🤖 AI Summary
This work addresses the challenge of enhancing human-AI collaborative visual storytelling through embodied toy-based interaction. The Toyteller system unifies physical manipulation of anthropomorphized character icons (toy-like interaction) with AI-driven narrative generation and motion synthesis within a shared semantic space, enabling joint control by large language models (e.g., GPT-4o) and motion generation models. Methodologically, it integrates semantic space mapping, cross-modal translation, and HCI-informed interactive prototyping. Experimental evaluation demonstrates that Toyteller outperforms GPT-4o alone on action-guided text generation tasks. A user study confirms that tangible toy manipulation effectively conveys hard-to-articulate creative intent, though full expressivity requires multimodal input combining motion and language. The core contribution is the first embodied AI narrative framework supporting rich, intention-driven, tightly coupled multimodal interaction—bridging physical manipulation, linguistic description, and procedural motion generation in a unified architecture.
📝 Abstract
We introduce Toyteller, an AI-powered storytelling system where users generate a mix of story text and visuals by directly manipulating character symbols like they are toy-playing. Anthropomorphized symbol motions can convey rich and nuanced social interactions; Toyteller leverages these motions (1) to let users steer story text generation and (2) as a visual output format that accompanies story text. We enabled motion-steered text generation and text-steered motion generation by mapping motions and text onto a shared semantic space so that large language models and motion generation models can use it as a translational layer.

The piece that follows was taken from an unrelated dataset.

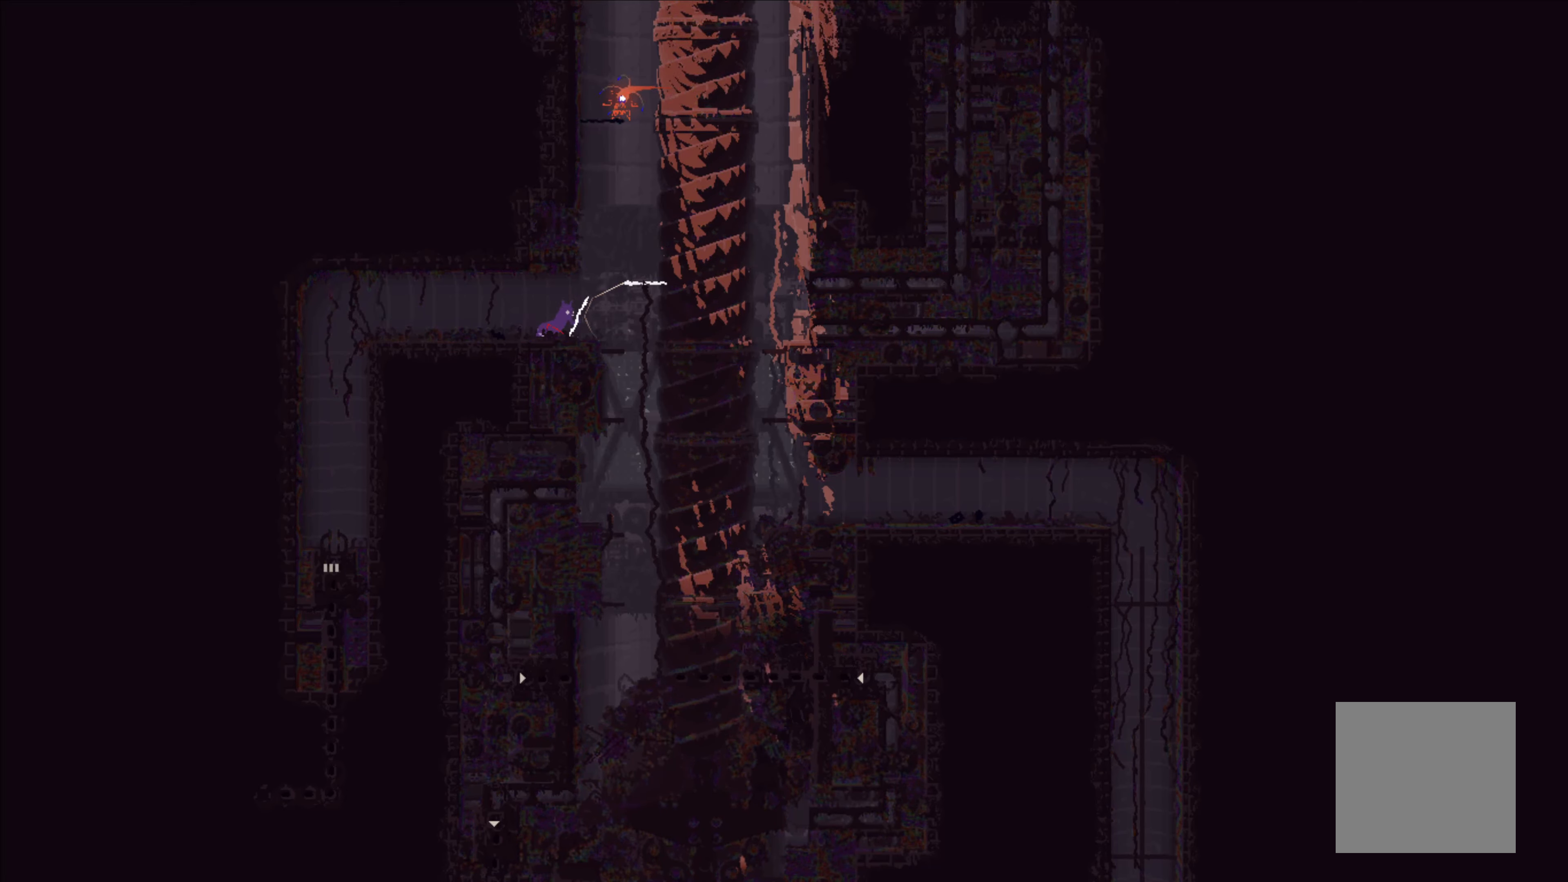
{"buttons": [], "left_stick": "up", "events": [[84, "A", "down"], [284, "A", "up"], [334, "left_stick", "up"]]}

Technical evaluations showed that Toyteller outperforms a competitive baseline, GPT-4o. Our user study identified that toy-playing helps express intentions difficult to verbalize. However, only motions could not express all user intentions, suggesting combining it with other modalities like language. We discuss the design space of toy-playing interactions and implications for technical HCI research on human-AI interaction.